O: There was a six-year gap between Susan's Plan and Slasher. Was there any particular reason for the downtime?

JL: Sure, I haven't gotten a job! Basically, the movies that I would like to make, they don't want to make, and the movies they want me to make, I don't want to make. It's pretty straightforward. [Laughs.] I don't know what to tell you. It's partly because I don't have to, but the truth is, I've been doing tons of work. It just hasn't been feature films.

O: You've been doing a lot of TV and, obviously, a lot of production lately. How does that compare to film for you?

JL: It's identical. It's shooting, shooting, shooting.
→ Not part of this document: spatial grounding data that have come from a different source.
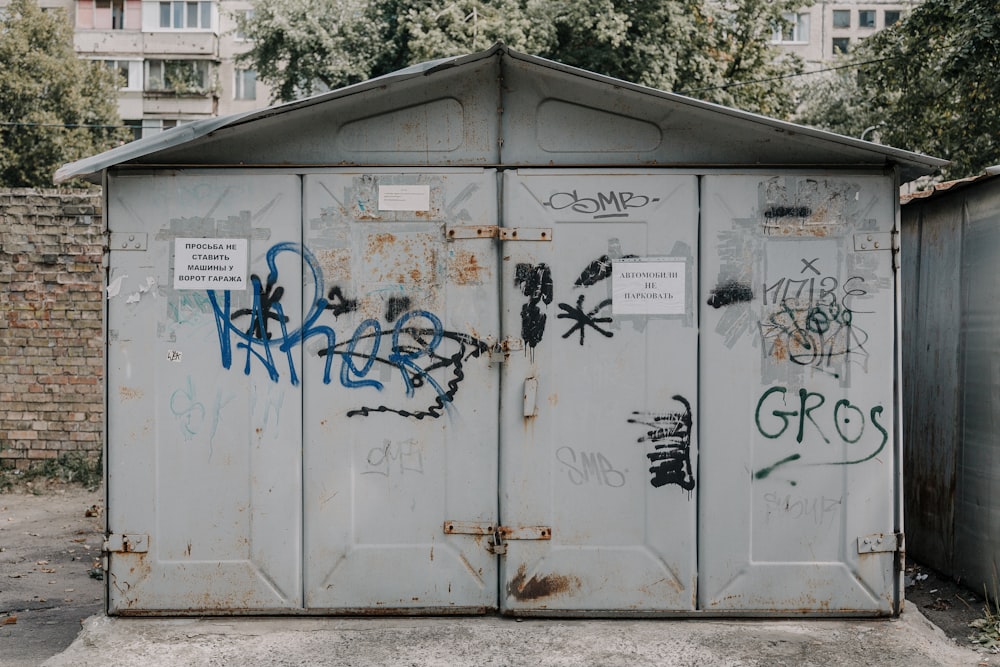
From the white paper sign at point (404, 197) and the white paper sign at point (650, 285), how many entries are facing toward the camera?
2

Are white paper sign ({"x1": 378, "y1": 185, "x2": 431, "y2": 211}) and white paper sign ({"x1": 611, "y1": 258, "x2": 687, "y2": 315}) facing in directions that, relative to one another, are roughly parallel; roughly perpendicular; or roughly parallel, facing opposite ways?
roughly parallel

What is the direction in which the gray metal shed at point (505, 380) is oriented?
toward the camera

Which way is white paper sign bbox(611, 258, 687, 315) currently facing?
toward the camera

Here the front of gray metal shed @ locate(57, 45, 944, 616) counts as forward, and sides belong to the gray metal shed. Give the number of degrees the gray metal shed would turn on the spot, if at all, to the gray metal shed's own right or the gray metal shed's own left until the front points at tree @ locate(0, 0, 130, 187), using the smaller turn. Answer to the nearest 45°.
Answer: approximately 135° to the gray metal shed's own right

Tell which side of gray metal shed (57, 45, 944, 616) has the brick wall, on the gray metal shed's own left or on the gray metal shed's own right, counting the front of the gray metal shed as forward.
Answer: on the gray metal shed's own right

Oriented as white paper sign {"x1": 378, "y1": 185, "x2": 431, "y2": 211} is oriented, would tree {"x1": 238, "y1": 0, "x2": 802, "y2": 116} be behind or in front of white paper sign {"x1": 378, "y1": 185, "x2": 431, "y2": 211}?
behind

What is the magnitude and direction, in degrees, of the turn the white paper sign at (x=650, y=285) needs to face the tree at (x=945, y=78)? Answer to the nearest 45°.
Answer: approximately 135° to its left

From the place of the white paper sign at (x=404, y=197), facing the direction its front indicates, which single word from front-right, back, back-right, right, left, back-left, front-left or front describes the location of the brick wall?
back-right

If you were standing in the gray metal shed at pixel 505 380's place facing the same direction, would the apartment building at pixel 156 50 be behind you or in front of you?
behind

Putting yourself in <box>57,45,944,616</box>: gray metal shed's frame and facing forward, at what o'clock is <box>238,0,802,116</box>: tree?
The tree is roughly at 6 o'clock from the gray metal shed.

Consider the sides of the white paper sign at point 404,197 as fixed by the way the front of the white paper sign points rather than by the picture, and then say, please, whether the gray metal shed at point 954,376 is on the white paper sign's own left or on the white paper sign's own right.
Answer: on the white paper sign's own left

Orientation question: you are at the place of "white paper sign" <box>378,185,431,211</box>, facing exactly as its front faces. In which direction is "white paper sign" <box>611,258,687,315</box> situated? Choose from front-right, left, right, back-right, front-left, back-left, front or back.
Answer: left
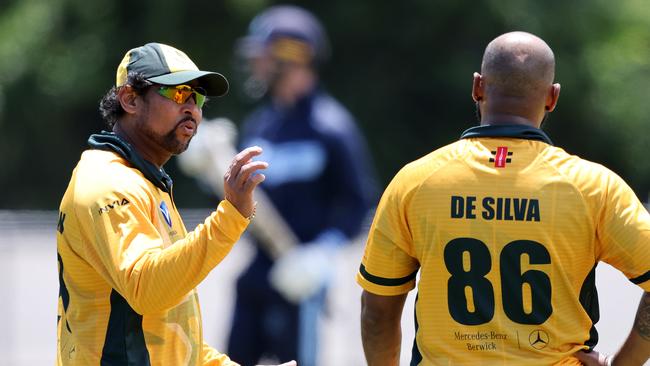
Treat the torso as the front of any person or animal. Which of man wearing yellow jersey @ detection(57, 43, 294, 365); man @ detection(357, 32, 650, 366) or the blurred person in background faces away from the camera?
the man

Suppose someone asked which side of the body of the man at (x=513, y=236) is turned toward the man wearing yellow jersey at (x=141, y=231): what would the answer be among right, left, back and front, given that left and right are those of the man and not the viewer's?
left

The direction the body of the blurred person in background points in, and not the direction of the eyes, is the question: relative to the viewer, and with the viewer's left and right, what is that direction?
facing the viewer and to the left of the viewer

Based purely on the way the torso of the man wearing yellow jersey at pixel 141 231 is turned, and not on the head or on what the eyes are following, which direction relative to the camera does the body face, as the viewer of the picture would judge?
to the viewer's right

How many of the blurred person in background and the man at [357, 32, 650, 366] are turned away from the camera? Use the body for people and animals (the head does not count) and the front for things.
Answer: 1

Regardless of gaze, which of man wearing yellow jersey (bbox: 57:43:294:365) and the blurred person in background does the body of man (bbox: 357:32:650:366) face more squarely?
the blurred person in background

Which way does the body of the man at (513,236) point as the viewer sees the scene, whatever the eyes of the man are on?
away from the camera

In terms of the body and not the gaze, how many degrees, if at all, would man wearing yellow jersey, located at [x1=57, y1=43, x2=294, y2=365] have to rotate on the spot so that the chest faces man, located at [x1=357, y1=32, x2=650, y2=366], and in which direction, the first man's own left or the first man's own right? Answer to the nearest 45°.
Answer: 0° — they already face them

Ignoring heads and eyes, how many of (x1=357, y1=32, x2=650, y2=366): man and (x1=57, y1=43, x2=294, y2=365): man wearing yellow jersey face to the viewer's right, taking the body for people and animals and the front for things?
1

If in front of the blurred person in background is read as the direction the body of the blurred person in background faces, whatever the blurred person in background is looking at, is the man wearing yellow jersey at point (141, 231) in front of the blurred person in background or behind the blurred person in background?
in front
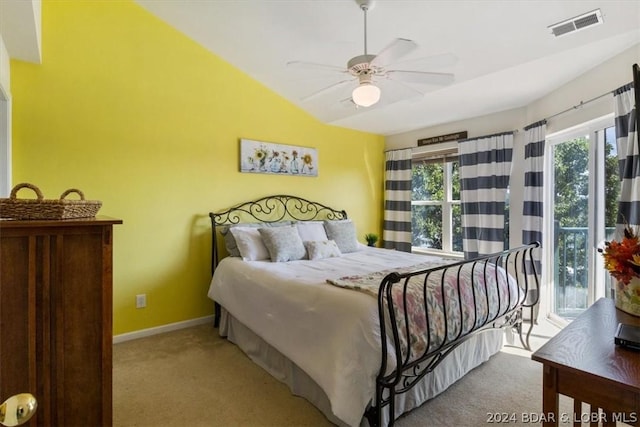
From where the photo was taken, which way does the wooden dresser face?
to the viewer's right

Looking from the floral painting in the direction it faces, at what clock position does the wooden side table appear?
The wooden side table is roughly at 1 o'clock from the floral painting.

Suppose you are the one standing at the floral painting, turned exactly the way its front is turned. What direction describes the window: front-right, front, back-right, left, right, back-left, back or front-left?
front-left

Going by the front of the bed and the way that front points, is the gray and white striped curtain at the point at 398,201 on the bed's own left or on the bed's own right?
on the bed's own left

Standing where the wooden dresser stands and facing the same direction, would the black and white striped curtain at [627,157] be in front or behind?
in front

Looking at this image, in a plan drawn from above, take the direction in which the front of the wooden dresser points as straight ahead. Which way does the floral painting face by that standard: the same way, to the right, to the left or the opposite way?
to the right

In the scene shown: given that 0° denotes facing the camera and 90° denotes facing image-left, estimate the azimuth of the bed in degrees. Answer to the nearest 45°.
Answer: approximately 315°
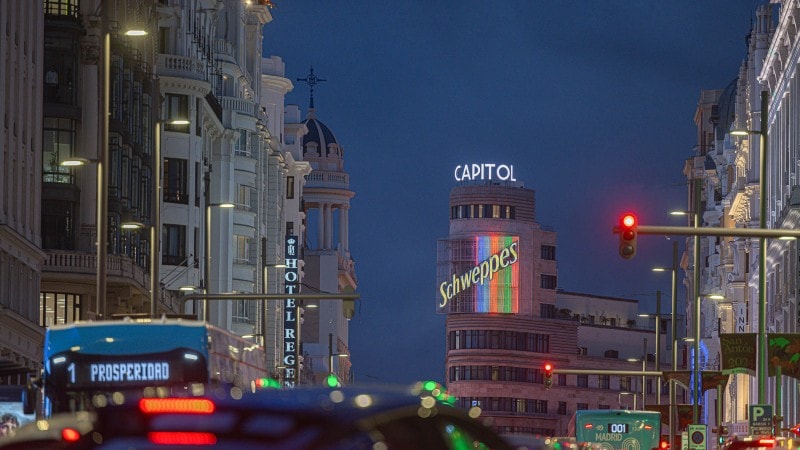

What's interesting as a director, and even studio executives don't understand this, is that if you're directing a $200 million movie with six million people, it's the same as directing a $25,000 movie with three people. The director's job is, "You stand there and do that," or "This is the shot I want." The logistics change, but the job remains the same. And I enjoy the job.

O: A studio is likely to give a $200 million movie a bigger push, though, so more people are likely to see it. Does that matter to you?

JL: Marketing does have a lot to do with the success of a film. But even more so, and especially since home video, I've learned that a movie has a life of its own. A movie goes out there, and it exists, and it continues. I'm always fascinated by what movie people bring up when they approach me. Animal House is interesting, in the U.S., because of how many people—including President Bush and Senator Kerry—say it's their favorite movie. You know that George W. Bush thinks he's a Delta. You know that they think they're the good guys. It's just fascinating to me. That picture really spoke to people, and it continues to speak to people. I also get Blues Brothers a lot, especially in Asia and Europe. I get ¡Three Amigos!, I get Trading Places, I get "Thriller" a lot around the world. But you never know what's going to touch somebody. I was in the Czech Republic, and this major Czech critic came up to me and said, "Oh, Mr. Landis, I've always wanted to meet you. You made my favorite film." And it turned out to be Spies Like Us, which is this completely silly Cold War comedy that I made. It turns out that during the Soviet occupation of the Czech Republic, it was pretty severe. They were crushed, and there were very strict rules. This critic, his father had built a satellite dish, and he stole the movie from Rupert Murdoch's Sky Channel, and basically had a bootleg tape of Spies Like Us. He told me that people used to come and sit in the garage and watch Spies Like Us, like these secretive meetings. I said, "What about Spies was so enthralling?" And he said, "You were making fun of the Russians and the Americans." They just found it so liberating and exciting, that it was mocking what was oppressing them. It had never occurred to me that Spies Like Us would be inspiring to people. So, you know, you make a movie, and it goes out there and has a life of its own.